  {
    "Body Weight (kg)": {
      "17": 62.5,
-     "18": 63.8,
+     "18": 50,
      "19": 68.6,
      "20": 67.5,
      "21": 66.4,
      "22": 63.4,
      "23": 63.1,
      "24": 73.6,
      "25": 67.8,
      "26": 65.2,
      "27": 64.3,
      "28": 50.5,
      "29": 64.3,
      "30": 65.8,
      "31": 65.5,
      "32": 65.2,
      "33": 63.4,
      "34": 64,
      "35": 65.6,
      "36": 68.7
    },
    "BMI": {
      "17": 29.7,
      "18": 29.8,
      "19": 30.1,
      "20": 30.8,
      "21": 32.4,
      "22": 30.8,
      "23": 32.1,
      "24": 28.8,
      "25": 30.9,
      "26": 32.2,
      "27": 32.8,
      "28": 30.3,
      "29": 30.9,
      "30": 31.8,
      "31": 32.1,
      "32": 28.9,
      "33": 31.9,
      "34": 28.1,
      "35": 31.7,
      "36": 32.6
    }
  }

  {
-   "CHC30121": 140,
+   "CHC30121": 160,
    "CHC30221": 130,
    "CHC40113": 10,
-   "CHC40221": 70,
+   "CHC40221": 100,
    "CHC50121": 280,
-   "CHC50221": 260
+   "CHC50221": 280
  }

==

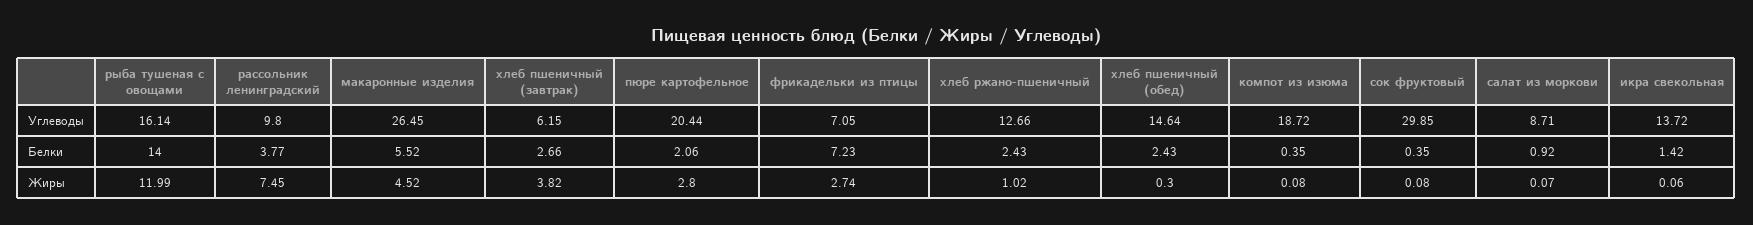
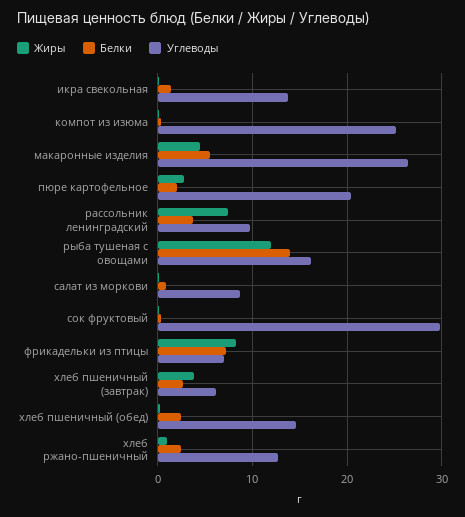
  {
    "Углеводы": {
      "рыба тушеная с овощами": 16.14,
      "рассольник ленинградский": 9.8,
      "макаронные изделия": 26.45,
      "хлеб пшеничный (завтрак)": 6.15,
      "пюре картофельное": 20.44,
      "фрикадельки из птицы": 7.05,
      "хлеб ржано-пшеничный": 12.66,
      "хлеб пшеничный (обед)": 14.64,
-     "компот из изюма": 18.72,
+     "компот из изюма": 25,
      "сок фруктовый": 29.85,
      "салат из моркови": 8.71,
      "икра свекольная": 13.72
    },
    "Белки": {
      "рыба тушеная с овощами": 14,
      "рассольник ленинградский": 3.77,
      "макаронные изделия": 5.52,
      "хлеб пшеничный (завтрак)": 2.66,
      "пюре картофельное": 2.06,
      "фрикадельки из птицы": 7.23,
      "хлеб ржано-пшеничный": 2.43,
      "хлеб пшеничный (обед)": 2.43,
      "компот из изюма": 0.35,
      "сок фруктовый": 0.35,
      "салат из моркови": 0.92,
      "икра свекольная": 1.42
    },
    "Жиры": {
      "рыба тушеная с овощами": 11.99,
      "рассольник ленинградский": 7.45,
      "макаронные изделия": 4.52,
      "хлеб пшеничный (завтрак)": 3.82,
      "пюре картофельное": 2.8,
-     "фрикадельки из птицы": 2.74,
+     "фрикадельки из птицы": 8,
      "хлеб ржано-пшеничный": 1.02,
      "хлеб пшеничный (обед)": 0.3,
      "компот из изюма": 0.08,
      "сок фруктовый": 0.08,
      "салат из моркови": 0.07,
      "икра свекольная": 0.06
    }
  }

--

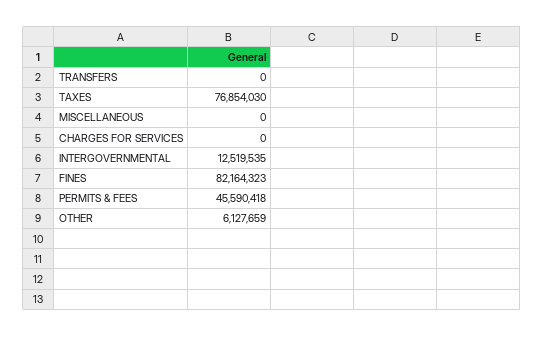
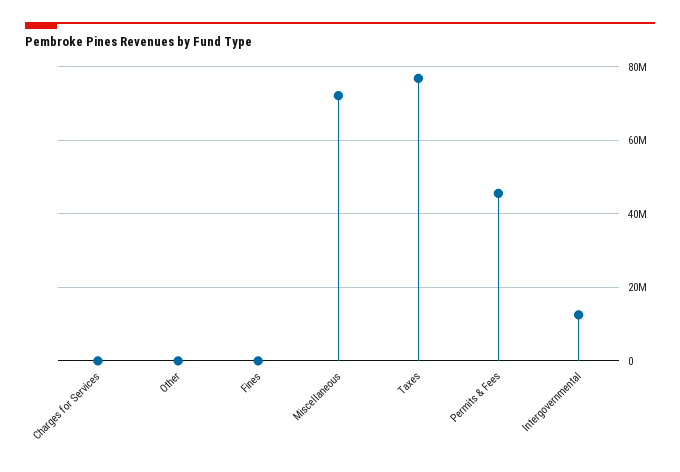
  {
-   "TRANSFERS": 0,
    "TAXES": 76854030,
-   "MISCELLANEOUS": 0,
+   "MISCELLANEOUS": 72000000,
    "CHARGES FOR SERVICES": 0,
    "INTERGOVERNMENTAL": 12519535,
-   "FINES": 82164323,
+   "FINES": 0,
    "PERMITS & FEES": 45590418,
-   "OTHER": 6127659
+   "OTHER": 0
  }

• _REQUIREMENT_
Report each line of the data in which "тушеная" occurs.

• _OUTPUT_
      "рыба тушеная с овощами": 16.14,
      "рыба тушеная с овощами": 14,
      "рыба тушеная с овощами": 11.99,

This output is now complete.